Görevler ve alıştırmalar
(a) Şu ifadelerin Kemal Bayat anısıyla uyuşup uyuşmadığını belirtin: (i) Caminin resmî adı Bağlarbaşı'dır; (ii) Kemal amca vaktiyle Tartanlarda çalışmıştır; (iii) Kemal ağa cumaları camiye gelir ve namazdan sonra gitmeyip orada kalır. Her biri için evet ya da hayır deyin ve kararı veren sözleri metinden tırnak içinde aktarın.
(b) Kemal Bayat anısını son cümlesinden sonra kaldığı yerden devam ettirerek yazın.

Metin bölümü
Gazeteci Kemal burada oturur hocam dediler.
Yahu burası Kemal BAYAT'ın evi değilmi dedim.
Evet işte gazeteci Kemal o adam dediler.
Meğer Kemal amca vaktiyle gazetecide (Tartanlarda) çalışmış.
Gazeteciliği oradan gelirmiş.
Caminin resmiyette ki adı: Bağlarbaşı.
Gayri resmi adı : Kemal BAYAT camii.
Başladım görevime.
Ben'im Türkiye'yi kurtardık,
dünyayı İslam'la tanıştırmak üzere, olduğumuzu sandığım zamanlarım.
Kemal ağa cumaları gelir, dinler ve gider.
Kemal ağa lie bir kaç anı'm..
1985 te Kemal ağaya iki kişi vardık.

Kayıtlı bilgiler
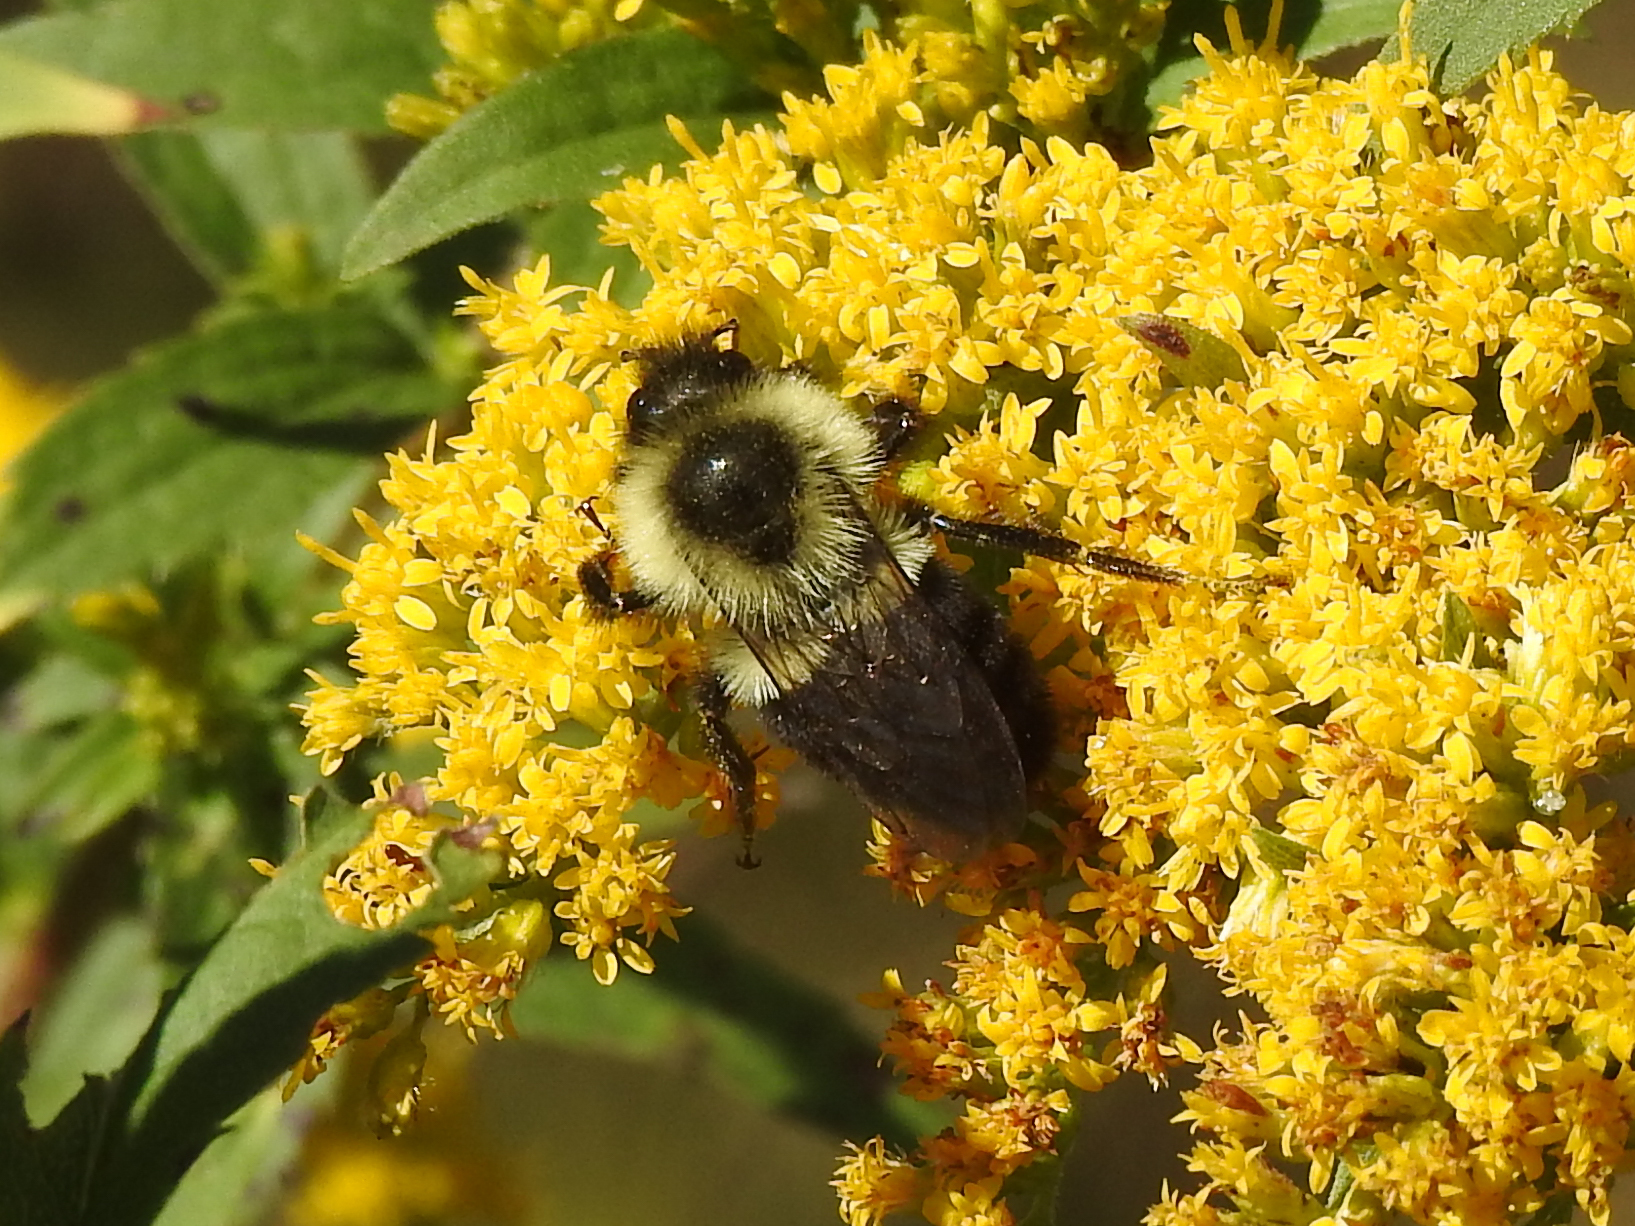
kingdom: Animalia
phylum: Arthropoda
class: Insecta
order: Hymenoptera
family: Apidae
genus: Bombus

Alıştırma cevapları
(a)
(i) Evet: "Caminin resmiyette ki adı: Bağlarbaşı."
(ii) Evet: "Meğer Kemal amca vaktiyle gazetecide (Tartanlarda) çalışmış."
(iii) Hayır: "Kemal ağa cumaları gelir, dinler ve gider."

(b)
İki arsası varmış yanyana.
Talib olduk, anlaştık.
Arsa camiye 1.200 metre.
Dedi'ki bana:
-Sen bu camiden gitmiyesin diye veriyorum bu arsayı.
-Madem veriyorsun ben niye para veriyorum.
-Ben'im paraya ihtiyacım olduğu için.
Gülüştük.
Karşımdaki Demirel'in öğrencisi.
Tam otuz sene oturdum o arsaya yaptığım toprak damlı evde.
Mekanın cennet olsun Kemal ağa.
Bir gün camiye geldi ve yarın beraberiz dedi.
Meğer doğum evi yapımına öncülük ediyormuş.
Ertesi gün Kılbasan'dayız para için.
Kahvehane vs. dolaşıyoruz.
Pek hasılat yok.
Dedim'ki:
-Kemal ağa biz yanlış yapıyoruz.
- Neresi yanlış, ne yapalım söyle.
-Doğum evi için para istiyoruz,
ancak hep erkeklerden para istiyoruz.
-Emekli kocasının aylığını alan, ihtiyar teyzeler vardır,
onları soralım, onlardan isteyelim.
Aklına yattı, birkaç tane sorduk umulanın üstünde para topladık.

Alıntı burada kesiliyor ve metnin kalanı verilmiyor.